A product refresh launched last fall failed to reverse the trend or excite investors.
Lowered Revenue Guidance
The company’s updated outlook didn’t help matters. For fiscal Q3 2026, Peloton expects revenue between $605 million and $625 million. Analysts were forecasting $637.8 million.
The company projects ending paid connected fitness subscriptions will range from 2.65 million to 2.675 million. Total gross margin should come in around 54%. Adjusted EBITDA is expected between $120 million and $135 million.
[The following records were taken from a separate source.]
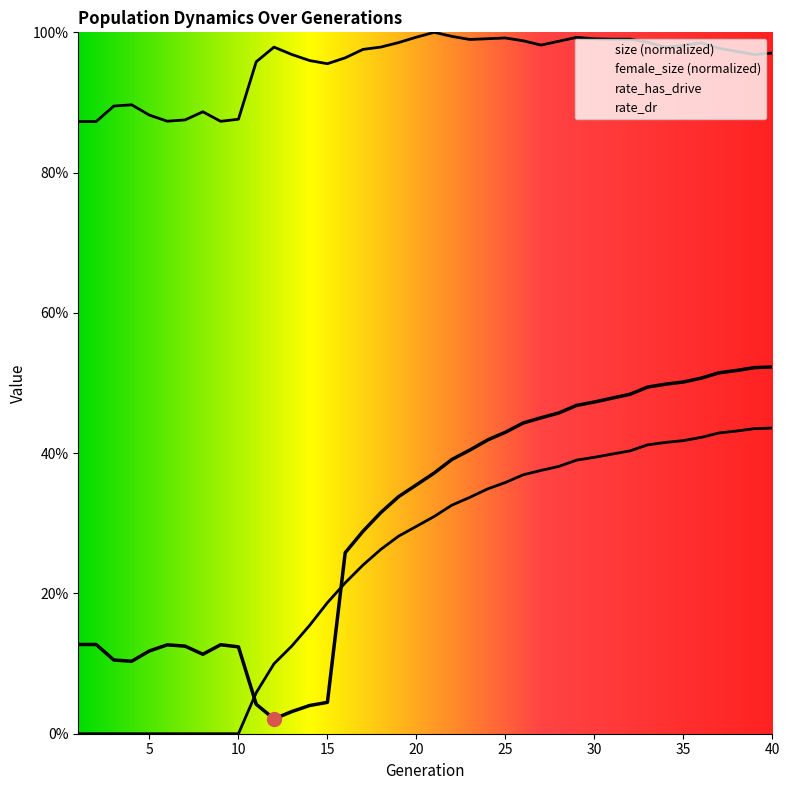

The female_size series shows 0.1 at 9. True or false?

False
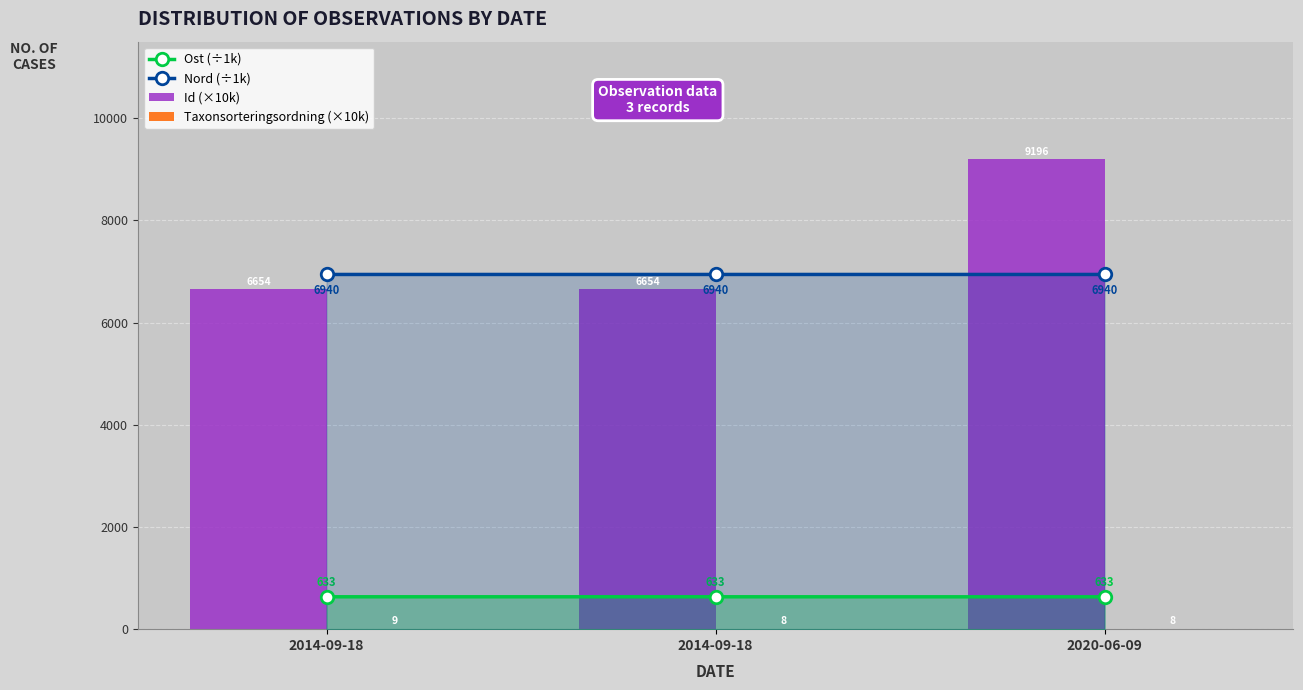

What is the spread (max minus min) of values at 2014-09-18?

6931.3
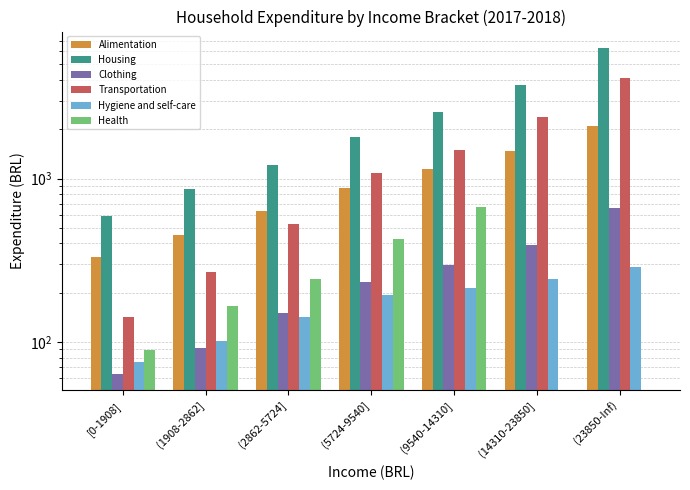

How many series are shown in this chart?

6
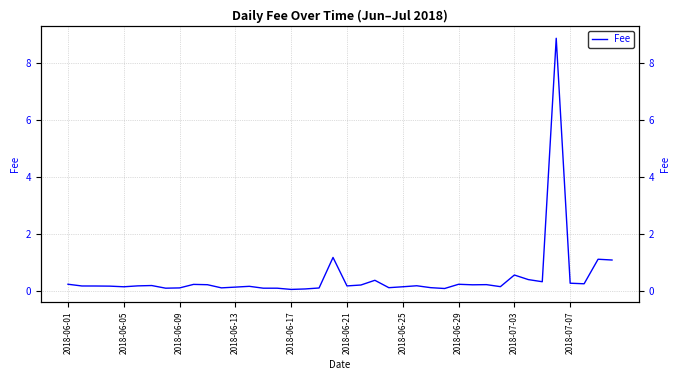

What is the approximate value at 23?

0.1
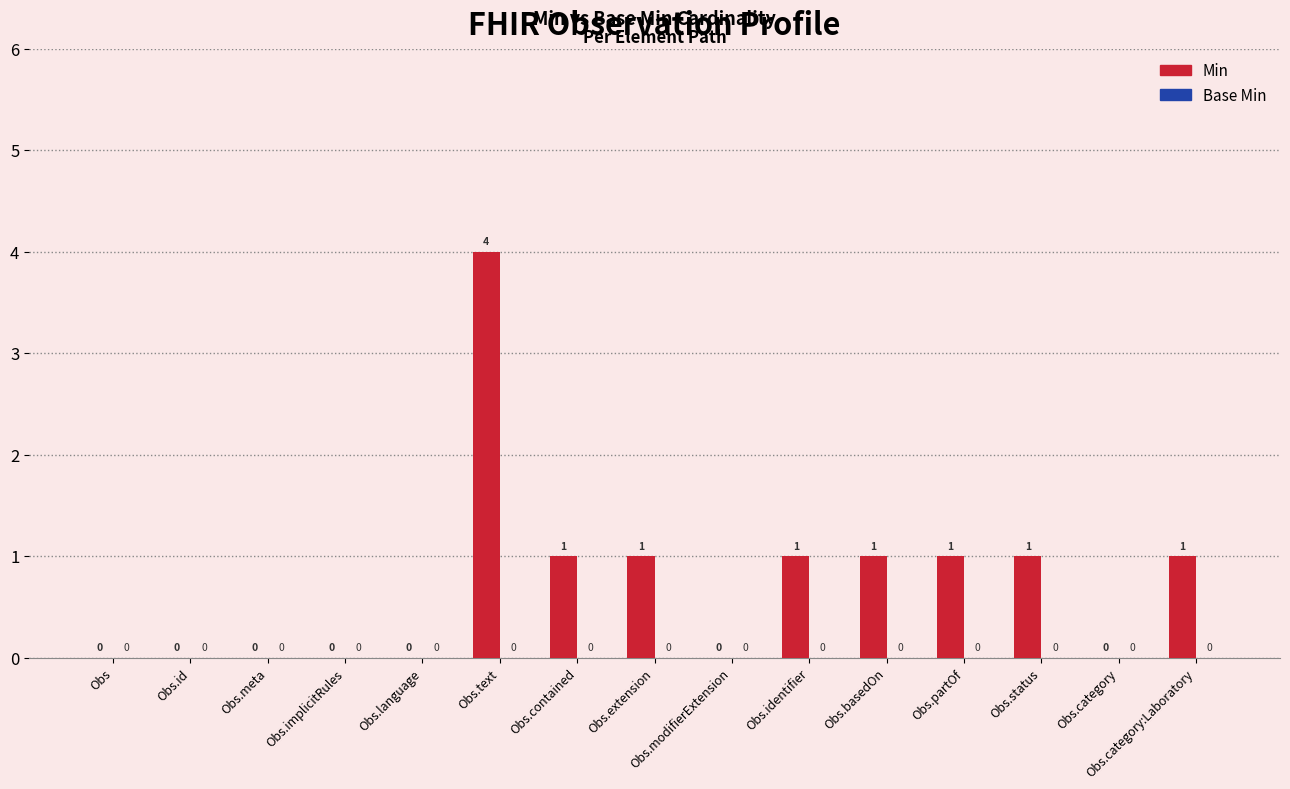

At which label does the data first exceed 1?

Obs.text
Full-year revenue guidance was cut to $2.4-$2.44 billion. That’s down from Wall Street’s $2.48 billion estimate. Total gross margin for the year should be approximately 53%. The company maintained its free cash flow target of at least $275 million.
One Positive Note
There was one bright spot in the report. Peloton raised its adjusted EBITDA forecast for fiscal 2026. The new range of $450 million to $500 million is up from the previous $425 million to $475 million estimate.
If Peloton hits that target, it would mark the highest adjusted EBITDA since the company went public in 2019.
The stock has struggled recently. Shares are down 30% over the past year and fell 4% year-to-date before Thursday’s drop.
Wall Street maintains a Moderate Buy rating based on four Buy and eight Hold ratings. The average price target of $9.28 suggests 57% upside potential.